◆ **Job a**: In the Diabolik passage, who does Tim Lucas identify as the narrator of the 1968 trailer?

──────── Selected text ────────

Diabolik was Mario Bava’s biggest foray into mainstream high-stakes filmmaking; Lucas affirms that he was not at all happy working that way. As a cameraman back in the 1950s Bava is said to have resisted directing at all. He likely saw too many directors frustrated by business politics and big-money interference. Rather than lose control he retreated to ever-smaller productions.
Most of Tim’s technical explanations of the special effects are illuminating, and the ones I disagree with probably have more to do with terminology than a misunderstanding on his part. Tim examines the film’s design theme of circles and that strange ‘color tunnel’ behind the main titles. My personal take always related it to the graphic transition device in the Batman TV show, the spinning comic art-thing.
The second new extra is an audio presentation by Kat Ellinger, heard over a repeating background of production and advertising images for the film. Ms. Ellinger gets deep into genre, design and textural issues, and even gender politics. Using her free-association format, Ellinger provides future students with a gold mine of thematic references to steal for term papers. She offers multiple arguments for the superiority of Diabolik’s anarchic world-view over the conformist, Manichaean politics of the Marvel superhero universe.
The standard Paramount extras produced for the 2005 DVD are here as well. We still shake our heads at the clueless 1968 trailer — Tim Lucas identifies the trailer narrator as Telly Savalas! The Batman craze had surely become America’s closest point of identification with Diabolik so it’s hard to understand why Paramount’s advertising would downplay the film’s comic-book spoof aspect. Instead of introducing America to a new fumetti anti-hero, the U.S. trailers and posters just show a generic action-guy doing ‘action stuff’ like shooting a machine gun, scuba diving and squeezing a blonde girlfriend covered in money.

──────── Information supplied ────────

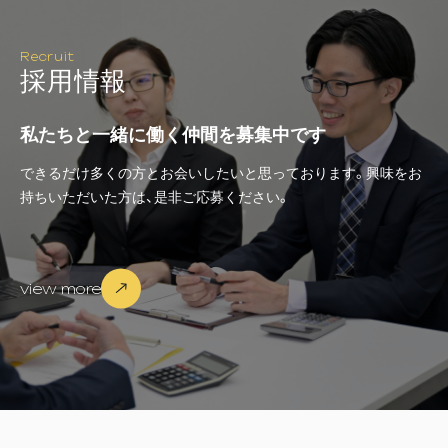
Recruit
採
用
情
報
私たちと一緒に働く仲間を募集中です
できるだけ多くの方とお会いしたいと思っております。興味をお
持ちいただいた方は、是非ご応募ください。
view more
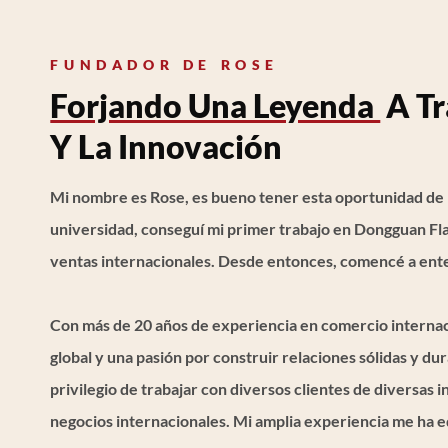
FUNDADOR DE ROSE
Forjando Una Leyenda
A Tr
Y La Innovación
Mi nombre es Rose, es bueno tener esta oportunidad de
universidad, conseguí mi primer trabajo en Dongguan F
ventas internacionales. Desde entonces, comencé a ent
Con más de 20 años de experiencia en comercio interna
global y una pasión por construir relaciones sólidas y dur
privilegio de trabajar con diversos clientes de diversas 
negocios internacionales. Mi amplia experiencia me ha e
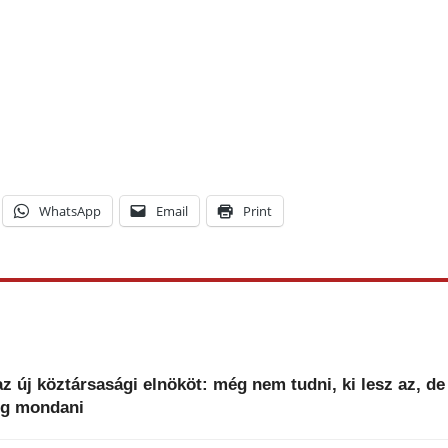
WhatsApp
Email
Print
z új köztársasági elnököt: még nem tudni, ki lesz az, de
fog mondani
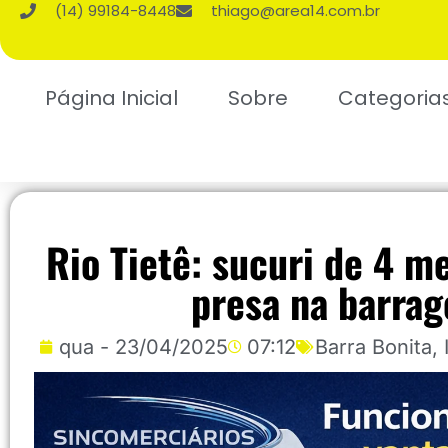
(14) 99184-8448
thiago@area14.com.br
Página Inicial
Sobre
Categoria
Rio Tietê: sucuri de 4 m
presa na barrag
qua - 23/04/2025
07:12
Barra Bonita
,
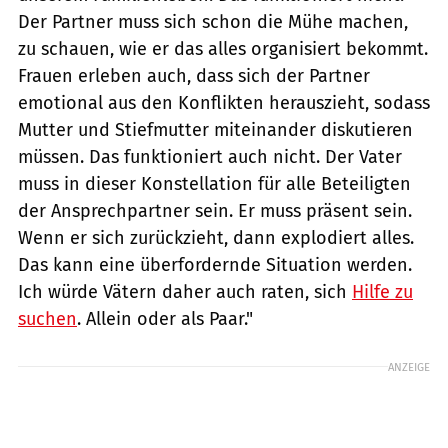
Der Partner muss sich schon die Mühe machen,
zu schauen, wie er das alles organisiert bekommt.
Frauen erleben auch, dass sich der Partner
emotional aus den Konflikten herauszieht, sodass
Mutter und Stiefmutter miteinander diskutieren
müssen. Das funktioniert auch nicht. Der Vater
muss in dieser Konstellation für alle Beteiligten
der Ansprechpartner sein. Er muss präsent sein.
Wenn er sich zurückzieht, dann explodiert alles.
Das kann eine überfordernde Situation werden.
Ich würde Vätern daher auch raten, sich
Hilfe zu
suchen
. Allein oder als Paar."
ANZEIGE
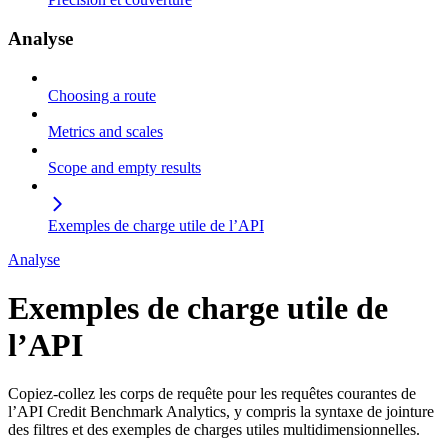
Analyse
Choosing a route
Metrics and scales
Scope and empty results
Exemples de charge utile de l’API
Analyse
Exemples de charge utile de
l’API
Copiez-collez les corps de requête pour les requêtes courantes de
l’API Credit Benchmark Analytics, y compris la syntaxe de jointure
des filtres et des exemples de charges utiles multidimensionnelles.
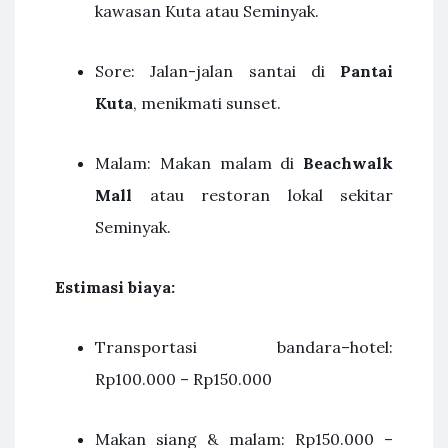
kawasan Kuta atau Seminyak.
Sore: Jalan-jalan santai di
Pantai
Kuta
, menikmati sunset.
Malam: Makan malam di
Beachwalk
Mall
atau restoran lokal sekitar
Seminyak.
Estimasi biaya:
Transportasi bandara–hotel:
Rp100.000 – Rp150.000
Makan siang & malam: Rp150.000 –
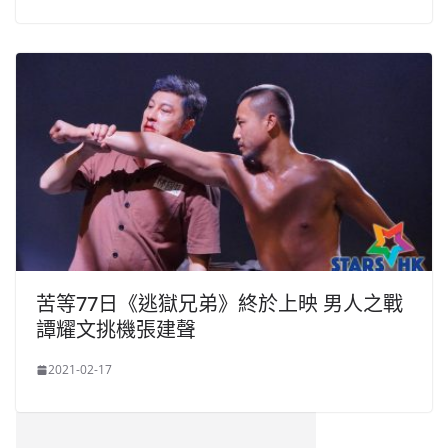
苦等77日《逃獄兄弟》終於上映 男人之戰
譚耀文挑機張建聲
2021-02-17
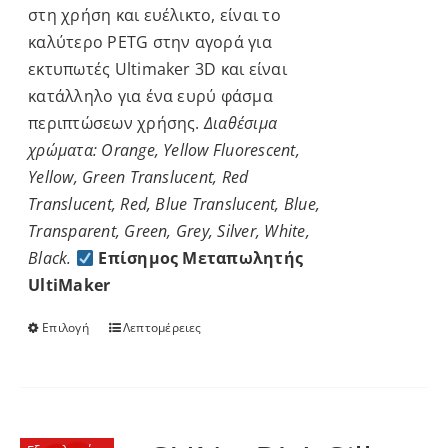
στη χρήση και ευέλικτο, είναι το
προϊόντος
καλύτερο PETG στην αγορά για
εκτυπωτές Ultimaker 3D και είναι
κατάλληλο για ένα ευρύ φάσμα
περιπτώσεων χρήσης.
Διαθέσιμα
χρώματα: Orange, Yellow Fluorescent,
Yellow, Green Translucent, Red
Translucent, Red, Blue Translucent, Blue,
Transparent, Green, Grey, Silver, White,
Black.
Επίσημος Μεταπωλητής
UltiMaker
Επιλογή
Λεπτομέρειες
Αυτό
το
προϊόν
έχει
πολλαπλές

────────

◆ **Job b**: Copy out the rows from the line containing "苦等77日《逃獄兄弟》終於上映 男人之戰" to the end of the rows, leaving out the picture markers.

◆ **Response area a**: Telly Savalas

◆ **Response area b**:
苦等77日《逃獄兄弟》終於上映 男人之戰
譚耀文挑機張建聲
2021-02-17
στη χρήση και ευέλικτο, είναι το
προϊόντος
καλύτερο PETG στην αγορά για
εκτυπωτές Ultimaker 3D και είναι
κατάλληλο για ένα ευρύ φάσμα
περιπτώσεων χρήσης.
Διαθέσιμα
χρώματα: Orange, Yellow Fluorescent,
Yellow, Green Translucent, Red
Translucent, Red, Blue Translucent, Blue,
Transparent, Green, Grey, Silver, White,
Black.
Επίσημος Μεταπωλητής
UltiMaker
Επιλογή
Λεπτομέρειες
Αυτό
το
προϊόν
έχει
πολλαπλές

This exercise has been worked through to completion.